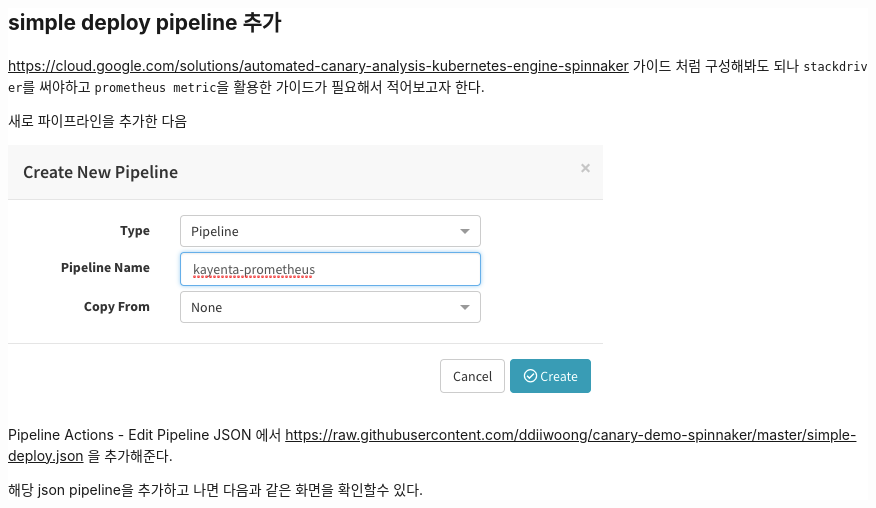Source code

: ## simple deploy pipeline 추가

<https://cloud.google.com/solutions/automated-canary-analysis-kubernetes-engine-spinnaker> 가이드 처럼 구성해봐도 되나 `stackdriver`를 써야하고 `prometheus metric`을 활용한 가이드가 필요해서 적어보고자 한다.

새로 파이프라인을 추가한 다음 

![newpipe](/images/newpipe.png)

Pipeline Actions - Edit Pipeline JSON 에서 
<https://raw.githubusercontent.com/ddiiwoong/canary-demo-spinnaker/master/simple-deploy.json> 을 추가해준다.  

해당 json pipeline을 추가하고 나면 다음과 같은 화면을 확인할수 있다. 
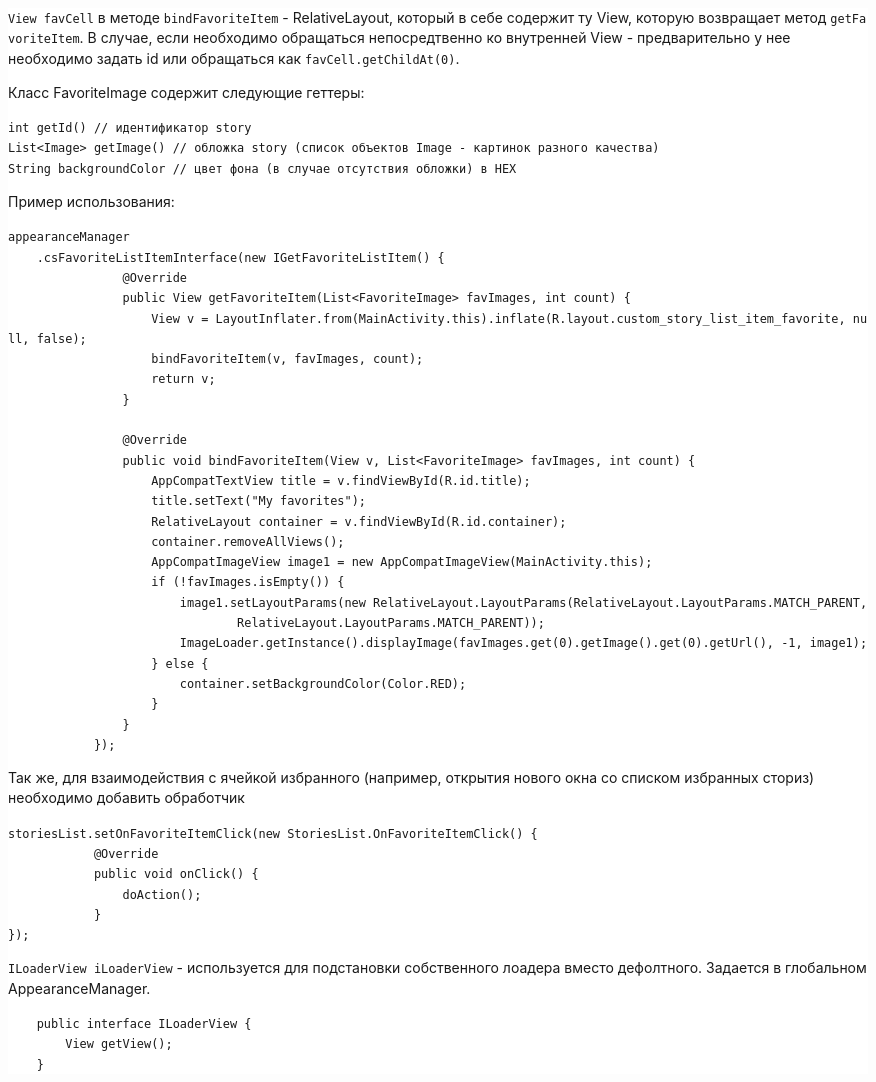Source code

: `View favCell` в методе `bindFavoriteItem` - RelativeLayout, который в себе содержит ту View, которую возвращает метод `getFavoriteItem`. В случае, если необходимо обращаться непосредтвенно ко внутренней View - предварительно у нее необходимо задать id или обращаться как `favCell.getChildAt(0)`.

Класс FavoriteImage содержит следующие геттеры:

    int getId() // идентификатор story
    List<Image> getImage() // обложка story (список объектов Image - картинок разного качества)
    String backgroundColor // цвет фона (в случае отсутствия обложки) в HEX

Пример использования:

    appearanceManager
        .csFavoriteListItemInterface(new IGetFavoriteListItem() {
                    @Override
                    public View getFavoriteItem(List<FavoriteImage> favImages, int count) {
                        View v = LayoutInflater.from(MainActivity.this).inflate(R.layout.custom_story_list_item_favorite, null, false);
                        bindFavoriteItem(v, favImages, count);
                        return v;
                    }

                    @Override
                    public void bindFavoriteItem(View v, List<FavoriteImage> favImages, int count) {
                        AppCompatTextView title = v.findViewById(R.id.title);
                        title.setText("My favorites");
                        RelativeLayout container = v.findViewById(R.id.container);
                        container.removeAllViews();
                        AppCompatImageView image1 = new AppCompatImageView(MainActivity.this);
                        if (!favImages.isEmpty()) {
                            image1.setLayoutParams(new RelativeLayout.LayoutParams(RelativeLayout.LayoutParams.MATCH_PARENT,
                                    RelativeLayout.LayoutParams.MATCH_PARENT));
                            ImageLoader.getInstance().displayImage(favImages.get(0).getImage().get(0).getUrl(), -1, image1);
                        } else {
                            container.setBackgroundColor(Color.RED);
                        }
                    }
                });
 
Так же, для взаимодействия с ячейкой избранного (например, открытия нового окна со списком избранных сториз) необходимо добавить обработчик 
    
    storiesList.setOnFavoriteItemClick(new StoriesList.OnFavoriteItemClick() {
                @Override
                public void onClick() {
                    doAction();
                }
    });

`ILoaderView iLoaderView` - используется для подстановки собственного лоадера вместо дефолтного. Задается в глобальном AppearanceManager.

        public interface ILoaderView {
            View getView();
        }
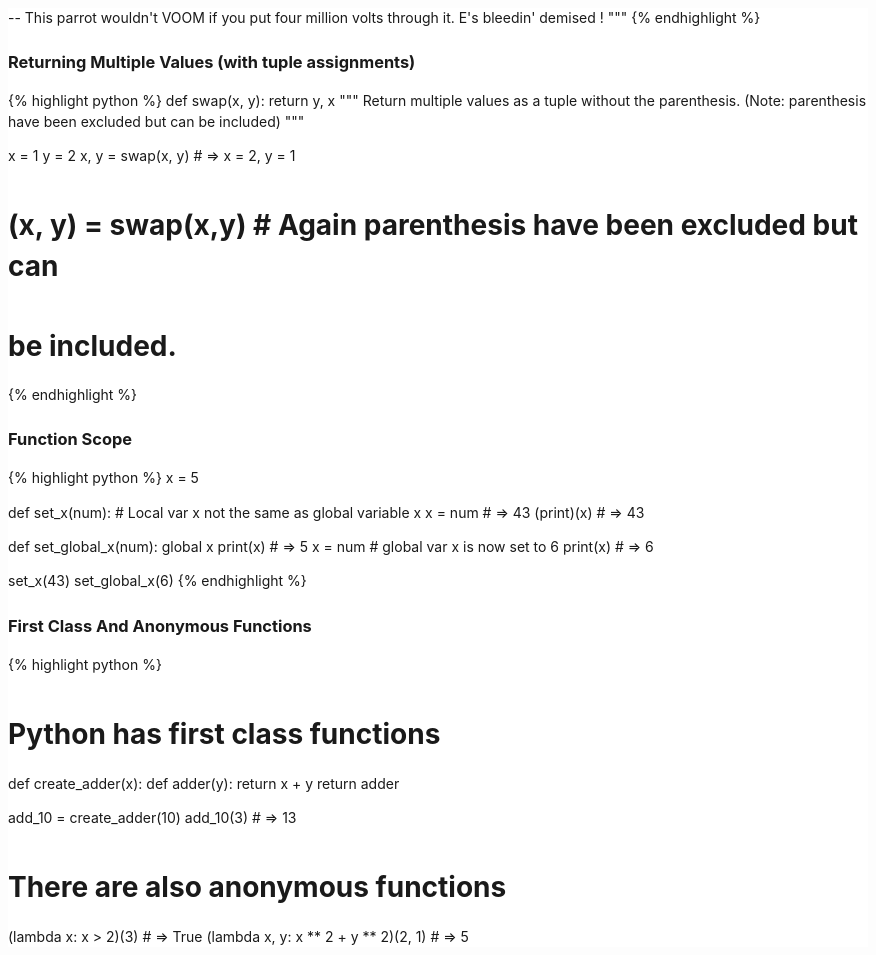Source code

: -- This parrot wouldn't VOOM if you put four million volts through 
it. E's bleedin' demised !
"""
{% endhighlight %}

### Returning Multiple Values (with tuple assignments)

{% highlight python %}
def swap(x, y):
    return y, x	
"""
Return multiple values as a tuple without the parenthesis.
(Note: parenthesis have been excluded but can be included)
"""

x = 1
y = 2
x, y = swap(x, y)     # => x = 2, y = 1
# (x, y) = swap(x,y)  # Again parenthesis have been excluded but can
# be included.
{% endhighlight %}

### Function Scope

{% highlight python %}
x = 5

def set_x(num):
    # Local var x not the same as global variable x
    x = num    # => 43
    (print)(x)   # => 43

def set_global_x(num):
    global x
    print(x)   # => 5
    x = num    # global var x is now set to 6
    print(x)   # => 6

set_x(43)
set_global_x(6)
{% endhighlight %}

### First Class And Anonymous Functions

{% highlight python %}
# Python has first class functions
def create_adder(x):
    def adder(y):
        return x + y
    return adder

add_10 = create_adder(10)
add_10(3)   # => 13

# There are also anonymous functions
(lambda x: x > 2)(3)                  # => True
(lambda x, y: x ** 2 + y ** 2)(2, 1)  # => 5
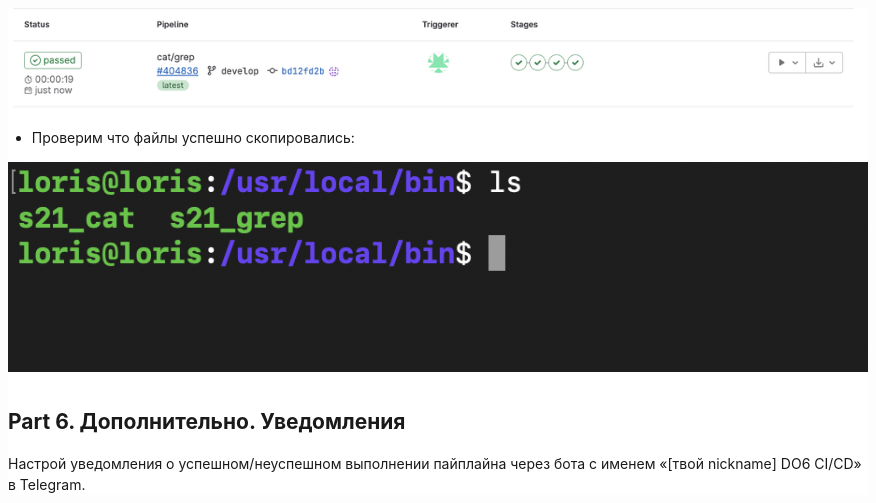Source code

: ![](png/14.png)


* Проверим что файлы успешно скопировались:

![](png/15.png)

## Part 6. Дополнительно. Уведомления

Настрой уведомления о успешном/неуспешном выполнении пайплайна через бота с именем «[твой nickname] DO6 CI/CD» в Telegram.
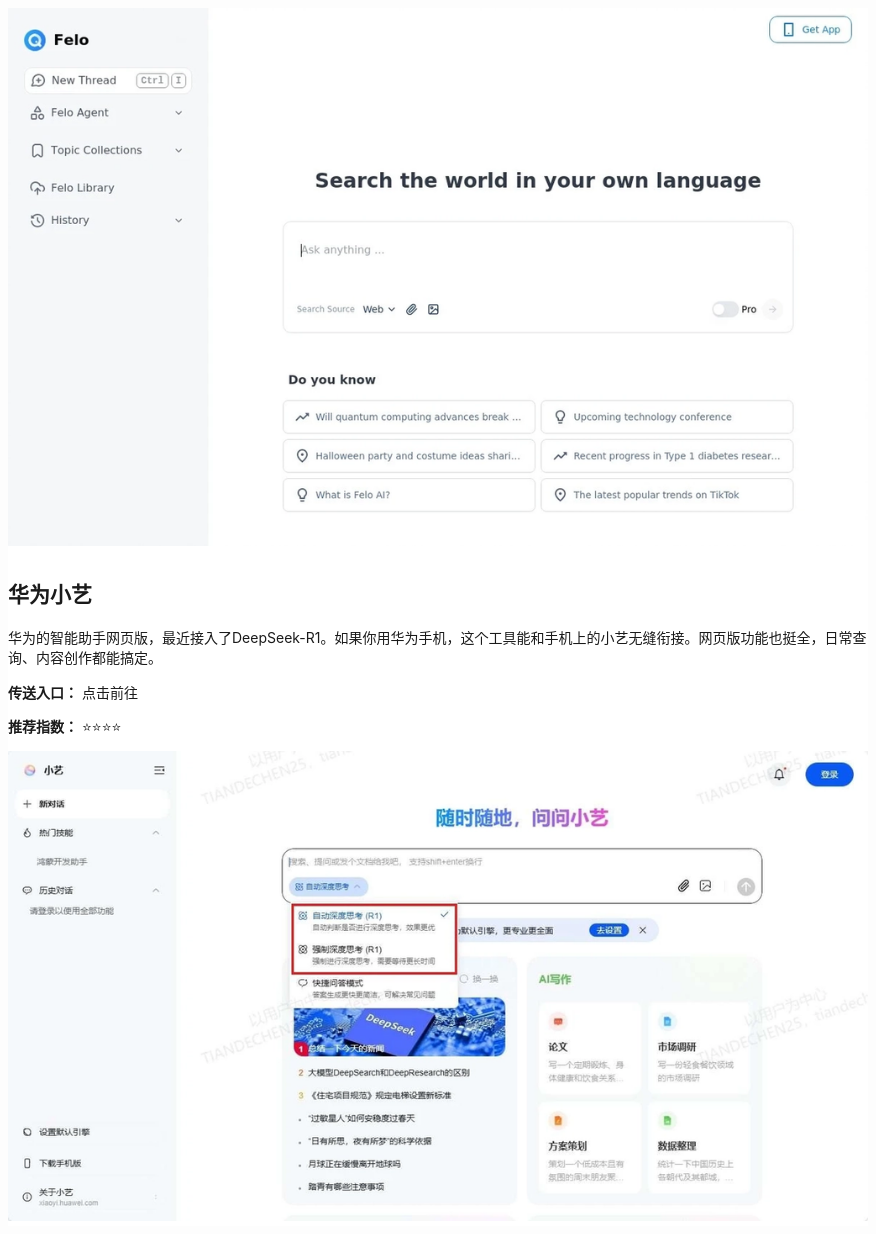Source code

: ![Felo AI多语言搜索界面](image/3256670281396.webp)

## 华为小艺

华为的智能助手网页版，最近接入了DeepSeek-R1。如果你用华为手机，这个工具能和手机上的小艺无缝衔接。网页版功能也挺全，日常查询、内容创作都能搞定。

**传送入口：** 点击前往

**推荐指数：** ⭐⭐⭐⭐

![华为小艺网页版界面](image/5625643677349.webp)
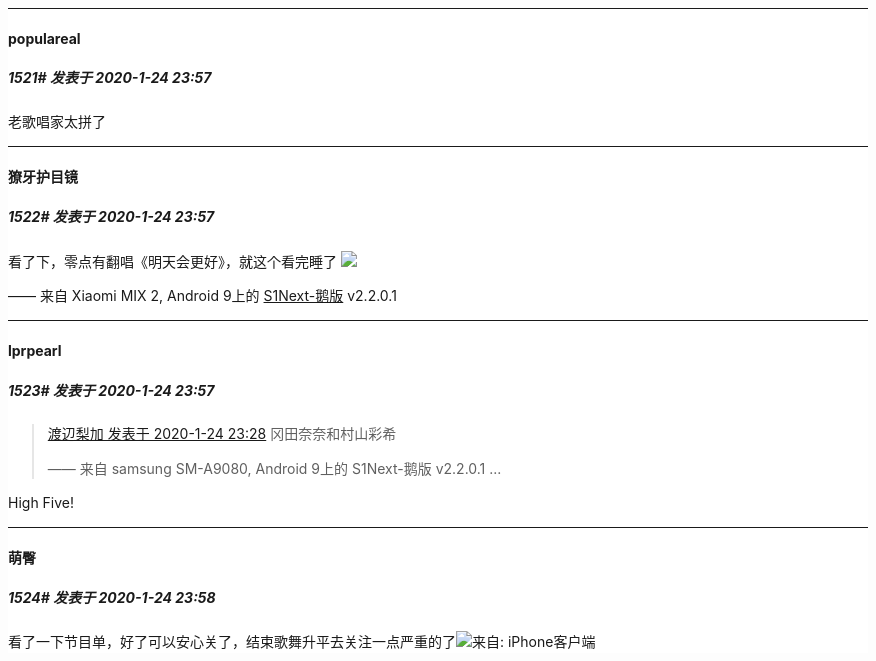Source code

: -----

####  populareal  
##### 1521#       发表于 2020-1-24 23:57




老歌唱家太拼了







-----

####  獠牙护目镜  
##### 1522#       发表于 2020-1-24 23:57




看了下，零点有翻唱《明天会更好》，就这个看完睡了
<img src="https://static.saraba1st.com/image/smiley/face2017/031.png" referrerpolicy="no-referrer">

—— 来自 Xiaomi MIX 2, Android 9上的 [S1Next-鹅版](https://github.com/ykrank/S1-Next/releases) v2.2.0.1







-----

####  lprpearl  
##### 1523#       发表于 2020-1-24 23:57



<blockquote><a href="httphttps://bbs.saraba1st.com/2b/forum.php?mod=redirect&amp;goto=findpost&amp;pid=46238339&amp;ptid=1910562" target="_blank">渡辺梨加 发表于 2020-1-24 23:28</a>
冈田奈奈和村山彩希

—— 来自 samsung SM-A9080, Android 9上的 S1Next-鹅版 v2.2.0.1 ...</blockquote>
High Five!







-----

####  萌臀  
##### 1524#       发表于 2020-1-24 23:58




看了一下节目单，好了可以安心关了，结束歌舞升平去关注一点严重的了<img src="https://static.saraba1st.com/image/smiley/face2017/001.png" referrerpolicy="no-referrer">来自: iPhone客户端

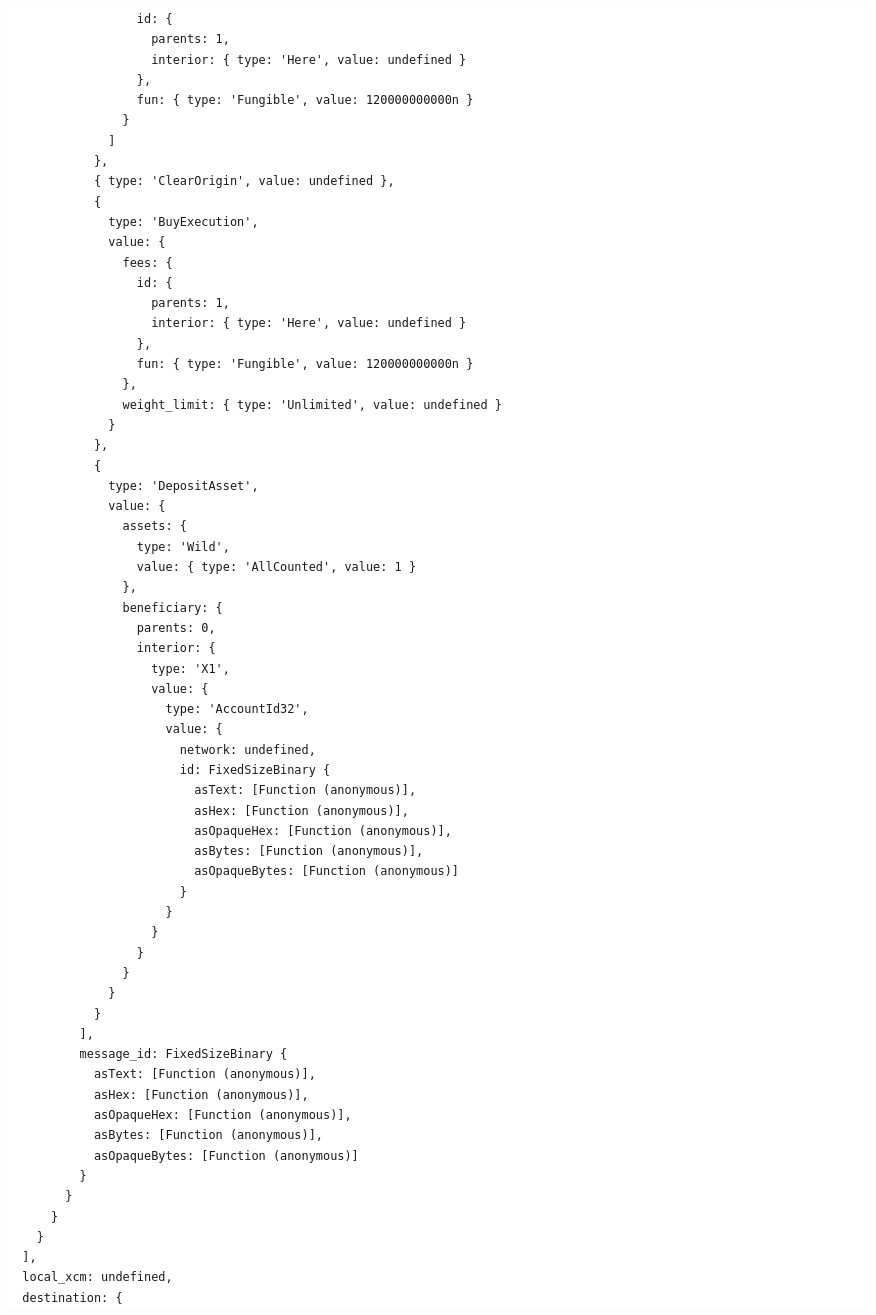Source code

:                       id: {
                        parents: 1,
                        interior: { type: 'Here', value: undefined }
                      },
                      fun: { type: 'Fungible', value: 120000000000n }
                    }
                  ]
                },
                { type: 'ClearOrigin', value: undefined },
                {
                  type: 'BuyExecution',
                  value: {
                    fees: {
                      id: {
                        parents: 1,
                        interior: { type: 'Here', value: undefined }
                      },
                      fun: { type: 'Fungible', value: 120000000000n }
                    },
                    weight_limit: { type: 'Unlimited', value: undefined }
                  }
                },
                {
                  type: 'DepositAsset',
                  value: {
                    assets: {
                      type: 'Wild',
                      value: { type: 'AllCounted', value: 1 }
                    },
                    beneficiary: {
                      parents: 0,
                      interior: {
                        type: 'X1',
                        value: {
                          type: 'AccountId32',
                          value: {
                            network: undefined,
                            id: FixedSizeBinary {
                              asText: [Function (anonymous)],
                              asHex: [Function (anonymous)],
                              asOpaqueHex: [Function (anonymous)],
                              asBytes: [Function (anonymous)],
                              asOpaqueBytes: [Function (anonymous)]
                            }
                          }
                        }
                      }
                    }
                  }
                }
              ],
              message_id: FixedSizeBinary {
                asText: [Function (anonymous)],
                asHex: [Function (anonymous)],
                asOpaqueHex: [Function (anonymous)],
                asBytes: [Function (anonymous)],
                asOpaqueBytes: [Function (anonymous)]
              }
            }
          }
        }
      ],
      local_xcm: undefined,
      destination: {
□ □ □ □ □
What you are asked to do
Pull the source text out of every item, copying each line unchanged and leaving out the pictures.

Response to the task
Source code

: ## simple deploy pipeline 추가

<https://cloud.google.com/solutions/automated-canary-analysis-kubernetes-engine-spinnaker> 가이드 처럼 구성해봐도 되나 `stackdriver`를 써야하고 `prometheus metric`을 활용한 가이드가 필요해서 적어보고자 한다.

새로 파이프라인을 추가한 다음 

![newpipe](/images/newpipe.png)

Pipeline Actions - Edit Pipeline JSON 에서 
<https://raw.githubusercontent.com/ddiiwoong/canary-demo-spinnaker/master/simple-deploy.json> 을 추가해준다.  

해당 json pipeline을 추가하고 나면 다음과 같은 화면을 확인할수 있다. 
Source code

: `View favCell` в методе `bindFavoriteItem` - RelativeLayout, который в себе содержит ту View, которую возвращает метод `getFavoriteItem`. В случае, если необходимо обращаться непосредтвенно ко внутренней View - предварительно у нее необходимо задать id или обращаться как `favCell.getChildAt(0)`.

Класс FavoriteImage содержит следующие геттеры:

    int getId() // идентификатор story
    List<Image> getImage() // обложка story (список объектов Image - картинок разного качества)
    String backgroundColor // цвет фона (в случае отсутствия обложки) в HEX

Пример использования:

    appearanceManager
        .csFavoriteListItemInterface(new IGetFavoriteListItem() {
                    @Override
                    public View getFavoriteItem(List<FavoriteImage> favImages, int count) {
                        View v = LayoutInflater.from(MainActivity.this).inflate(R.layout.custom_story_list_item_favorite, null, false);
                        bindFavoriteItem(v, favImages, count);
                        return v;
                    }

                    @Override
                    public void bindFavoriteItem(View v, List<FavoriteImage> favImages, int count) {
                        AppCompatTextView title = v.findViewById(R.id.title);
                        title.setText("My favorites");
                        RelativeLayout container = v.findViewById(R.id.container);
                        container.removeAllViews();
                        AppCompatImageView image1 = new AppCompatImageView(MainActivity.this);
                        if (!favImages.isEmpty()) {
                            image1.setLayoutParams(new RelativeLayout.LayoutParams(RelativeLayout.LayoutParams.MATCH_PARENT,
                                    RelativeLayout.LayoutParams.MATCH_PARENT));
                            ImageLoader.getInstance().displayImage(favImages.get(0).getImage().get(0).getUrl(), -1, image1);
                        } else {
                            container.setBackgroundColor(Color.RED);
                        }
                    }
                });
 
Так же, для взаимодействия с ячейкой избранного (например, открытия нового окна со списком избранных сториз) необходимо добавить обработчик 
    
    storiesList.setOnFavoriteItemClick(new StoriesList.OnFavoriteItemClick() {
                @Override
                public void onClick() {
                    doAction();
                }
    });

`ILoaderView iLoaderView` - используется для подстановки собственного лоадера вместо дефолтного. Задается в глобальном AppearanceManager.

        public interface ILoaderView {
            View getView();
        }
Source code

: -- This parrot wouldn't VOOM if you put four million volts through 
it. E's bleedin' demised !
"""
{% endhighlight %}

### Returning Multiple Values (with tuple assignments)

{% highlight python %}
def swap(x, y):
    return y, x	
"""
Return multiple values as a tuple without the parenthesis.
(Note: parenthesis have been excluded but can be included)
"""

x = 1
y = 2
x, y = swap(x, y)     # => x = 2, y = 1
# (x, y) = swap(x,y)  # Again parenthesis have been excluded but can
# be included.
{% endhighlight %}

### Function Scope

{% highlight python %}
x = 5

def set_x(num):
    # Local var x not the same as global variable x
    x = num    # => 43
    (print)(x)   # => 43

def set_global_x(num):
    global x
    print(x)   # => 5
    x = num    # global var x is now set to 6
    print(x)   # => 6

set_x(43)
set_global_x(6)
{% endhighlight %}

### First Class And Anonymous Functions

{% highlight python %}
# Python has first class functions
def create_adder(x):
    def adder(y):
        return x + y
    return adder

add_10 = create_adder(10)
add_10(3)   # => 13

# There are also anonymous functions
(lambda x: x > 2)(3)                  # => True
(lambda x, y: x ** 2 + y ** 2)(2, 1)  # => 5
Source code

: ![](png/14.png)


* Проверим что файлы успешно скопировались:

![](png/15.png)

## Part 6. Дополнительно. Уведомления

Настрой уведомления о успешном/неуспешном выполнении пайплайна через бота с именем «[твой nickname] DO6 CI/CD» в Telegram.
Source code

: ![Felo AI多语言搜索界面](image/3256670281396.webp)

## 华为小艺

华为的智能助手网页版，最近接入了DeepSeek-R1。如果你用华为手机，这个工具能和手机上的小艺无缝衔接。网页版功能也挺全，日常查询、内容创作都能搞定。

**传送入口：** 点击前往

**推荐指数：** ⭐⭐⭐⭐

![华为小艺网页版界面](image/5625643677349.webp)
Source code

: -----

####  populareal  
##### 1521#       发表于 2020-1-24 23:57




老歌唱家太拼了







-----

####  獠牙护目镜  
##### 1522#       发表于 2020-1-24 23:57




看了下，零点有翻唱《明天会更好》，就这个看完睡了
<img src="https://static.saraba1st.com/image/smiley/face2017/031.png" referrerpolicy="no-referrer">

—— 来自 Xiaomi MIX 2, Android 9上的 [S1Next-鹅版](https://github.com/ykrank/S1-Next/releases) v2.2.0.1







-----

####  lprpearl  
##### 1523#       发表于 2020-1-24 23:57



<blockquote><a href="httphttps://bbs.saraba1st.com/2b/forum.php?mod=redirect&amp;goto=findpost&amp;pid=46238339&amp;ptid=1910562" target="_blank">渡辺梨加 发表于 2020-1-24 23:28</a>
冈田奈奈和村山彩希

—— 来自 samsung SM-A9080, Android 9上的 S1Next-鹅版 v2.2.0.1 ...</blockquote>
High Five!







-----

####  萌臀  
##### 1524#       发表于 2020-1-24 23:58




看了一下节目单，好了可以安心关了，结束歌舞升平去关注一点严重的了<img src="https://static.saraba1st.com/image/smiley/face2017/001.png" referrerpolicy="no-referrer">来自: iPhone客户端

Source code

:                       id: {
                        parents: 1,
                        interior: { type: 'Here', value: undefined }
                      },
                      fun: { type: 'Fungible', value: 120000000000n }
                    }
                  ]
                },
                { type: 'ClearOrigin', value: undefined },
                {
                  type: 'BuyExecution',
                  value: {
                    fees: {
                      id: {
                        parents: 1,
                        interior: { type: 'Here', value: undefined }
                      },
                      fun: { type: 'Fungible', value: 120000000000n }
                    },
                    weight_limit: { type: 'Unlimited', value: undefined }
                  }
                },
                {
                  type: 'DepositAsset',
                  value: {
                    assets: {
                      type: 'Wild',
                      value: { type: 'AllCounted', value: 1 }
                    },
                    beneficiary: {
                      parents: 0,
                      interior: {
                        type: 'X1',
                        value: {
                          type: 'AccountId32',
                          value: {
                            network: undefined,
                            id: FixedSizeBinary {
                              asText: [Function (anonymous)],
                              asHex: [Function (anonymous)],
                              asOpaqueHex: [Function (anonymous)],
                              asBytes: [Function (anonymous)],
                              asOpaqueBytes: [Function (anonymous)]
                            }
                          }
                        }
                      }
                    }
                  }
                }
              ],
              message_id: FixedSizeBinary {
                asText: [Function (anonymous)],
                asHex: [Function (anonymous)],
                asOpaqueHex: [Function (anonymous)],
                asBytes: [Function (anonymous)],
                asOpaqueBytes: [Function (anonymous)]
              }
            }
          }
        }
      ],
      local_xcm: undefined,
      destination: {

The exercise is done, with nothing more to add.